[SUPPLIED TEXT]:
════════════════════

I can't understand where you would get a US 6" gun penetrating 8" of armor, or a Japanese 6" gun penetrating 10" ??? Bad, bad, bad, if we are talking from differented bases. Would you please provide a source for this !!!

As to the 4x value, it's simple, it's differential RoF reported by NavWeaps. 20 vs 5 is 4x. As to dispersion, in 1941, the reported Japanese dispersion value for her 8" gun was 360 meters. According to the USN gunnery tables from 1939, the dispersion of the 8"/55 was 200m at 20kyds. I don't know at what range the 360m Japanese dispersion was measured at, but 200 vs 360 is pretty close to 1:2. Ok, it's 0.5555 ... so sue me.

Ciao. John



I'm also using Okuns Data, run though NaAB, with NavWeaps as the main source for MV, RoF and weight parameters.

No idea where you got 20 rpm from on NavWeaps. 6"/47 lists 8-10rpm, and even 6"/47DP only hits 12 rpm. 20rpm is comparable to the 5"/38. EDIT: Ah, no worries then. Glad were on the same page.

Note that the penetration data I posted does NOT correct for the effects of caliber/thickness ratio increase, etc which tends to flatten it out at the lower end. This is simply because the data was calculated as hypothetical maximum penetration as a comparison tool.

In 1936 Nachi class was getting 300-360 yards dispersion at 22-24kyds. This was improved by some 10-15% by 1941, which would give us 270-325yds or so. The 6.1"/60 is in the same category, as the increase in MV correlates with the increads barrel length, both around 20% (this is important because as a rule short barrel + high velocity = dispersion -> see Nelsons 16"/45, incase anyone in interested). If the US tables say 200m, then thats 220yds or so (~1.1%).

════════════════════

[WORK TO COMPLETE]:
1) Rewrite the paragraph of the gunnery discussion that begins "As to the 4x value" as a short bulleted list that keeps its main facts.
2) Answer these questions from the gunnery discussion:
(a) According to the post beginning "No idea where," what rate of fire does NavWeaps list for the 6"/47?
(b) What dispersion was the Nachi class getting in 1936, and at what range?
(c) Which source serves as the main source for MV, RoF and weight parameters?

Pixel coordinate listings
════════════════════

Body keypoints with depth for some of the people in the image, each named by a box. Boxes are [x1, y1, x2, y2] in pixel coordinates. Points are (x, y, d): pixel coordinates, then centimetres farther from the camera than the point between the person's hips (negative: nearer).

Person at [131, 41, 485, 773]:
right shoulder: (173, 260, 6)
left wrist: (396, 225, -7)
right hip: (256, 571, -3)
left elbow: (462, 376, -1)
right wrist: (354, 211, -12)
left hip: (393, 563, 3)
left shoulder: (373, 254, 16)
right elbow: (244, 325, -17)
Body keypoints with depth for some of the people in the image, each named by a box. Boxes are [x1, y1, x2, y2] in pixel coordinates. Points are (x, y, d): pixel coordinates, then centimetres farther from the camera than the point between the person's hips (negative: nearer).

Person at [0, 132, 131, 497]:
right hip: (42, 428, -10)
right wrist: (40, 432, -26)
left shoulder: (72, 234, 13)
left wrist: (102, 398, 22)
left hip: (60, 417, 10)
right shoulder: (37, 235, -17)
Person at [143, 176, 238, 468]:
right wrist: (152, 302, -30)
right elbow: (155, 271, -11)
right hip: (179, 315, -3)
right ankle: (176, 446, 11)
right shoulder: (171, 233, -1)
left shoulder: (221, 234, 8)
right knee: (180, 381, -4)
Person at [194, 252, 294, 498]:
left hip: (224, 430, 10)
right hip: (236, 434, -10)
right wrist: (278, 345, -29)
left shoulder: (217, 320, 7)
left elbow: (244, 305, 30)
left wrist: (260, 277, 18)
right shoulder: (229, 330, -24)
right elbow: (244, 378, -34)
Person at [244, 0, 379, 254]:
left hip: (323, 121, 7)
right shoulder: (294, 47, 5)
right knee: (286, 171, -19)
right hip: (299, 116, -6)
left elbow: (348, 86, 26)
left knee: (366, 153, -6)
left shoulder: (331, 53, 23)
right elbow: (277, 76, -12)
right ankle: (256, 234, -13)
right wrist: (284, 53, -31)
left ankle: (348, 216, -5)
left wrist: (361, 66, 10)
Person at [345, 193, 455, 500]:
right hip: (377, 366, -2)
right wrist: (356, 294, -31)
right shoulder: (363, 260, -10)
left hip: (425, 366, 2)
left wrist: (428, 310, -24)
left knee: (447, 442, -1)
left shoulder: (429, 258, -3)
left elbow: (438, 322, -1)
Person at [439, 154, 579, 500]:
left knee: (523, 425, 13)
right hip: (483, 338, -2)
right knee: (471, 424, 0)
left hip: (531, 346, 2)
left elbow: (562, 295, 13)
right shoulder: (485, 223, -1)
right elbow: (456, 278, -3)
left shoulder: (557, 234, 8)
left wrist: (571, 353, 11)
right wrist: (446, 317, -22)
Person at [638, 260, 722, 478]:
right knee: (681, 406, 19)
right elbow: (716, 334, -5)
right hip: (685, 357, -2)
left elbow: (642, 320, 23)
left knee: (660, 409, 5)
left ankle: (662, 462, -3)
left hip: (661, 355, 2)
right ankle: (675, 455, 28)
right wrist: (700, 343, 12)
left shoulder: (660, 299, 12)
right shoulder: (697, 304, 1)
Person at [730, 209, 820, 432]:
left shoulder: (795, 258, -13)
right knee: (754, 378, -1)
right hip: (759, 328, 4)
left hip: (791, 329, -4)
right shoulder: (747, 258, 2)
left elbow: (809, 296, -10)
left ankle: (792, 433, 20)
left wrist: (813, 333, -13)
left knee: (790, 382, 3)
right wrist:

════════════════════

[ANSWERS TO THE EXERCISES]:
1)
- The 4x value is the difference in rate of fire reported by NavWeaps: 20 versus 5.
- In 1941, the reported Japanese dispersion for the 8" gun was 360 meters.
- According to the 1939 USN gunnery tables, the 8"/55 had a dispersion of 200 m at 20 kyds.
- The range at which the 360 m Japanese figure was measured is unknown.
- 200 versus 360 is close to 1:2; the exact ratio is 0.5555.

2)
(a) 8-10 rpm.
(b) 300-360 yards at 22-24 kyds.
(c) NavWeaps.